There were also a series of different phases to the 1970s with a boom, excess inflation and recession (see here for a brief economic history). The huge rise in the price of oil following the Yom Kippur War of 1973 was the major cause of the economic downturn in the middle of the decade.

Despite the economic problems Britain also ran significant balance of payments surpluses during much of the period (it is only since the 1980s that Britain has persistently imported more than it exports) and in 1978 the standard of living rose 6.4% in one year.

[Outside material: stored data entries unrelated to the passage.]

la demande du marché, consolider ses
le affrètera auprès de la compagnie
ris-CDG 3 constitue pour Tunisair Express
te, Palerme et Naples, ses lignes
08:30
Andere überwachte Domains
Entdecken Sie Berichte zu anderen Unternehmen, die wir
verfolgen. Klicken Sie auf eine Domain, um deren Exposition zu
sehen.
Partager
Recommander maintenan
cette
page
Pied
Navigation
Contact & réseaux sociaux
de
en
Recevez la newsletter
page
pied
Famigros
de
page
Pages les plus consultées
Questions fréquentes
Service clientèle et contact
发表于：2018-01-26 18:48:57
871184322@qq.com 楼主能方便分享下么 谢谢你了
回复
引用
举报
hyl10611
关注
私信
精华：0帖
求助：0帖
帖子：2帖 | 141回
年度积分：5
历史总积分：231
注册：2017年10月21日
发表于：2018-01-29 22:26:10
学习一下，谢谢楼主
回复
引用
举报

The reality of the 1970s was mixed: arguably more mixed than many of the preceding decades (the 1980s were also mixed). The living standards of British people rose significantly as compared to the 1950s and even 1960s. It was a decade of increased opportunities with greater spending power and the beginning of what is now regarded as standard activities such as foreign holidays for those other than the rich.

Cleary there were major economic problems and very major issues with British manufacturing industries centring around productivity and industrial relations. There is no doubt that these issues needed to be addressed. It is unclear, however, to what extent the Thatcherite solution of simply shedding these manufacturing jobs (a policy continued under Tony Blair) was entirely the correct one: to a large extent Thatcher was able to use North Sea oil revenues to finance much of her agenda – without it the 1980s boom would have been much more difficult.

As I suggested in the last essay what happens in politics tends to become seen as the only thing that could conceivably have happened. In addition certain truisms develop which are fairly collectively adhered to until challenged by historians (in that politics and journalism are not an accurate first draft of history). There were undoubtedly major problems during the 1970s and many of the changes in the 1980s may well have been beneficial. However, to paint the 1970s as an unremitting national disaster followed by the almost unalloyed success of the 1980s is incomplete. And misleading In addition there were other paths which might have been followed in the 1980s which might also have brought the same or even greater prosperity with a similar mixed economy model to the 1970s.

The reality (which in some ways is all that matters) is that Thatcher won in 1979 and ushered in the era of Thatcherism. However, had Callaghan gone to the country in 1978 when he would almost certainly have won, history would have been different but not necessarily less prosperous.

Finally and most crushingly, however, is the final proof that the 1970s were actually good: the Space Hopper – I rest my case.